The Work Foundation presents a version which positions the industry segments as part of the overall economy. It also introduces the concept of ‘expressive value’, to differentiate between the ‘pure’ arts and distribution based enterprises. It also places IP production as central to the definition.


We can use any of these to define the creative industries; none are widely adopted, all are contested in some way or other. For me, the distinguishing between activities within each industry sector by commercial intent is a missing element.

A model which recognises commercial intent

Every subset of the creative industries includes activities which are driven by commercial intent, and some which are not. For the purposes of definition, we might consider that only those with commercial intent truly sit within an ‘industry’, with its connotations of producing a product to a profitable end. Activities with little or no commercial intent can be seen as artistically valid – even essential – but their lack of connection to industry could allow us to classify them differently.

The level of commercial intent within each industry subsector will vary. Some, like architecture, exist almost entirely within the for-profit arena. Others, like visual arts, straddle between not-for-profit and for-profit activities.

My diagram below (not based on real numbers) is an attempt to illustrate this proposition. Each subsector is represented by a column, showing 100% of that subsector’s activity. The position of each column indicates the estimated proportion of each sector which is commercially driven. Under this model, we might see the ‘creative industries’ as existing only in the upper band.

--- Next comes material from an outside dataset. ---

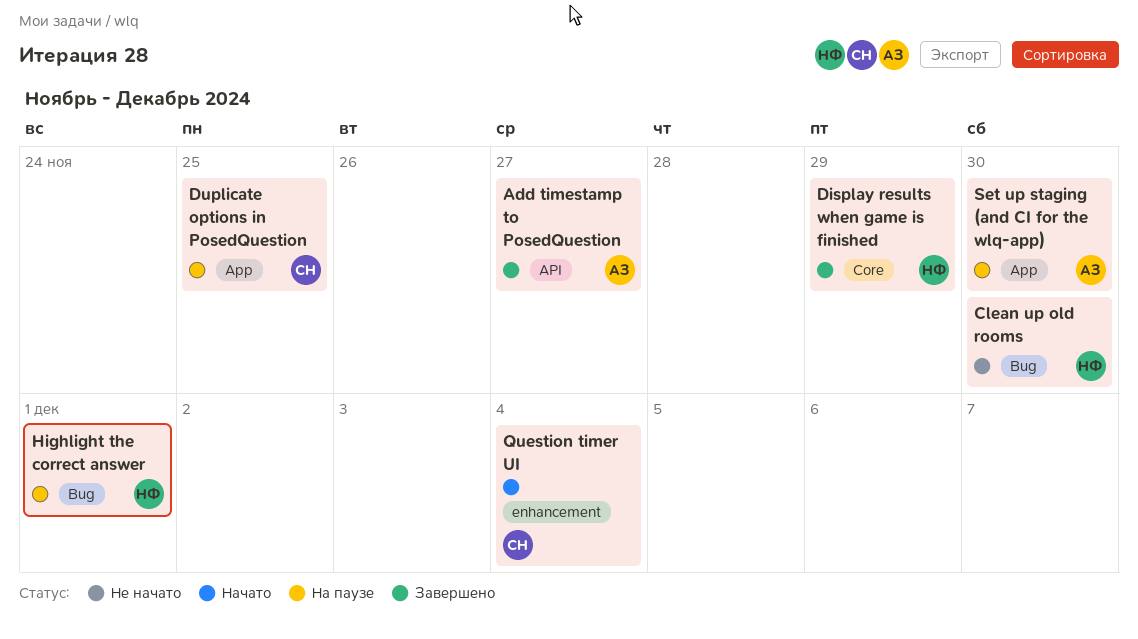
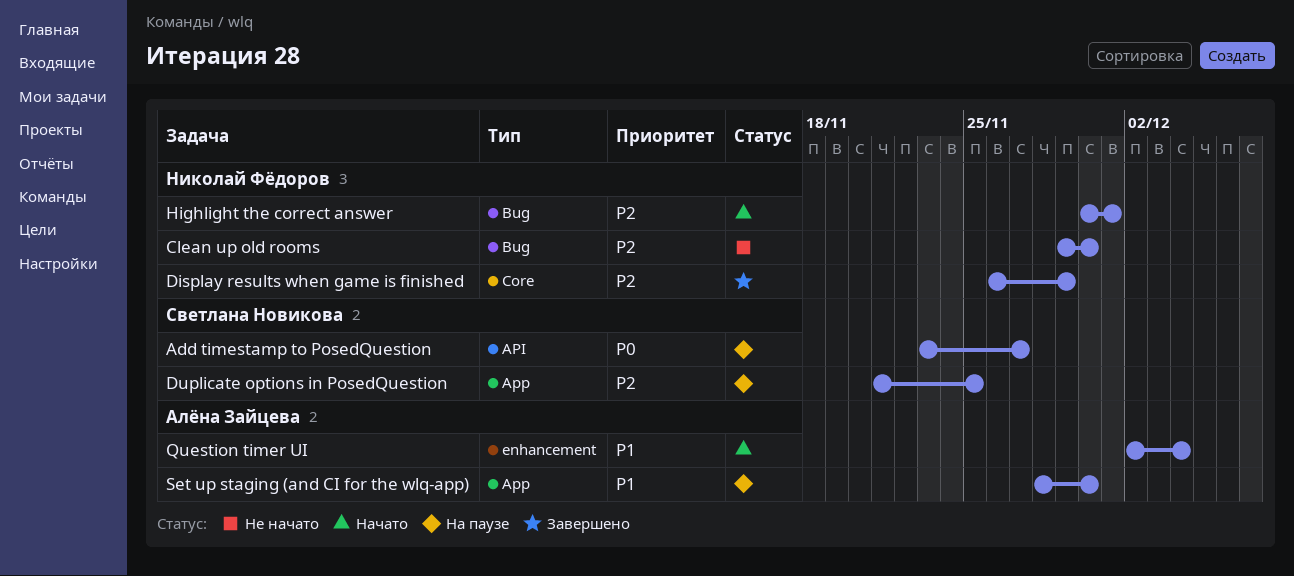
Add timestamp to PosedQuestion, status: Завершено -> На паузе
Add timestamp to PosedQuestion, owner: Алёна Зайцева -> Светлана Новикова
Highlight the correct answer, status: На паузе -> Начато
Question timer UI, owner: Светлана Новикова -> Алёна Зайцева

For my purposes – thinking about entrepreneurialism in the creative industries – such a model could be very useful. If we start with the idea that a critical component of entrepreneurship is driven by commercial intent, the definition used could exclude activity in the creative industries which although artistically valuable, lacks that commercial intent. It might save us from having to argue the centrality of the arts – or any other creative endeavour – with the creative industries. But it would also require a debate about what qualifies as commercially driven product, and how much of that commercial intent resides in each industry subsector.

Ref: O’Connor, Justin (2010)
The cultural and creative industries : a literature review [2nd ed.].
Creativity, Culture and Education Series.
Creativity, Culture and Education, London.